- MATERIAL FOR THIS EXERCISE

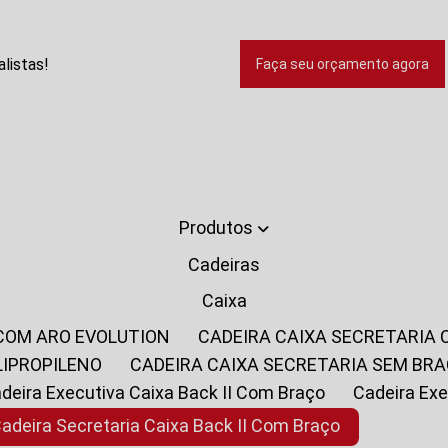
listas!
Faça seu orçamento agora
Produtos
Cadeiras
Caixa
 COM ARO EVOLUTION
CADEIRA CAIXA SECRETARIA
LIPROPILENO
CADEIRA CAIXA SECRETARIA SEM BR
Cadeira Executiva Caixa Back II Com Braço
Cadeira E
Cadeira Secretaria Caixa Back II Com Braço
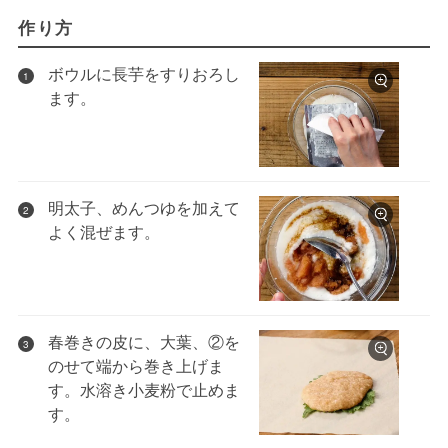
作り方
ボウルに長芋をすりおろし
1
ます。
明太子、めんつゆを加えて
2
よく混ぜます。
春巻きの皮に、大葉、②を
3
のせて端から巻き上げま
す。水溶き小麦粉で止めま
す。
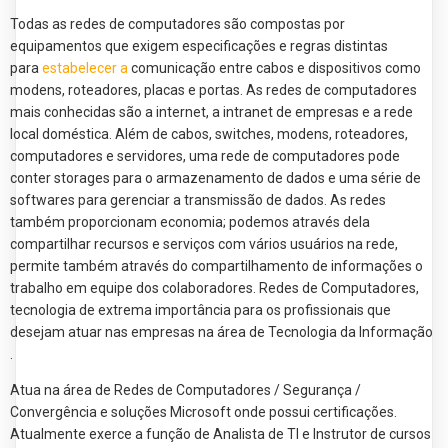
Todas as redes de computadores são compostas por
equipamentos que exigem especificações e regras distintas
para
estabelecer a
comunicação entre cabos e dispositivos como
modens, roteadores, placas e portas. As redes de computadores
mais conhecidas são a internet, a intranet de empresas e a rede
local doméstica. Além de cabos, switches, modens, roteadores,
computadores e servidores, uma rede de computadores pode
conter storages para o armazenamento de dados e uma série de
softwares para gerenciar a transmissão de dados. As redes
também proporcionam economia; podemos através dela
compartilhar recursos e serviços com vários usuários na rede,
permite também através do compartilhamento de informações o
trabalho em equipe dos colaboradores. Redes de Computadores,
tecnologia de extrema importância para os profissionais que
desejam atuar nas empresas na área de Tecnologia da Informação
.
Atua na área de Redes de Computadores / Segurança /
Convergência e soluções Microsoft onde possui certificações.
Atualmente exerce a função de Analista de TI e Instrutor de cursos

- WHAT TO WORK ON
Please transcribe every entry exactly as written, leaving the pictures out.

- EXERCISE OUTPUT
listas!
Faça seu orçamento agora
Produtos
Cadeiras
Caixa
 COM ARO EVOLUTION
CADEIRA CAIXA SECRETARIA
LIPROPILENO
CADEIRA CAIXA SECRETARIA SEM BR
Cadeira Executiva Caixa Back II Com Braço
Cadeira E
Cadeira Secretaria Caixa Back II Com Braço
作り方
ボウルに長芋をすりおろし
1
ます。
明太子、めんつゆを加えて
2
よく混ぜます。
春巻きの皮に、大葉、②を
3
のせて端から巻き上げま
す。水溶き小麦粉で止めま
す。
Todas as redes de computadores são compostas por
equipamentos que exigem especificações e regras distintas
para
estabelecer a
comunicação entre cabos e dispositivos como
modens, roteadores, placas e portas. As redes de computadores
mais conhecidas são a internet, a intranet de empresas e a rede
local doméstica. Além de cabos, switches, modens, roteadores,
computadores e servidores, uma rede de computadores pode
conter storages para o armazenamento de dados e uma série de
softwares para gerenciar a transmissão de dados. As redes
também proporcionam economia; podemos através dela
compartilhar recursos e serviços com vários usuários na rede,
permite também através do compartilhamento de informações o
trabalho em equipe dos colaboradores. Redes de Computadores,
tecnologia de extrema importância para os profissionais que
desejam atuar nas empresas na área de Tecnologia da Informação
.
Atua na área de Redes de Computadores / Segurança /
Convergência e soluções Microsoft onde possui certificações.
Atualmente exerce a função de Analista de TI e Instrutor de cursos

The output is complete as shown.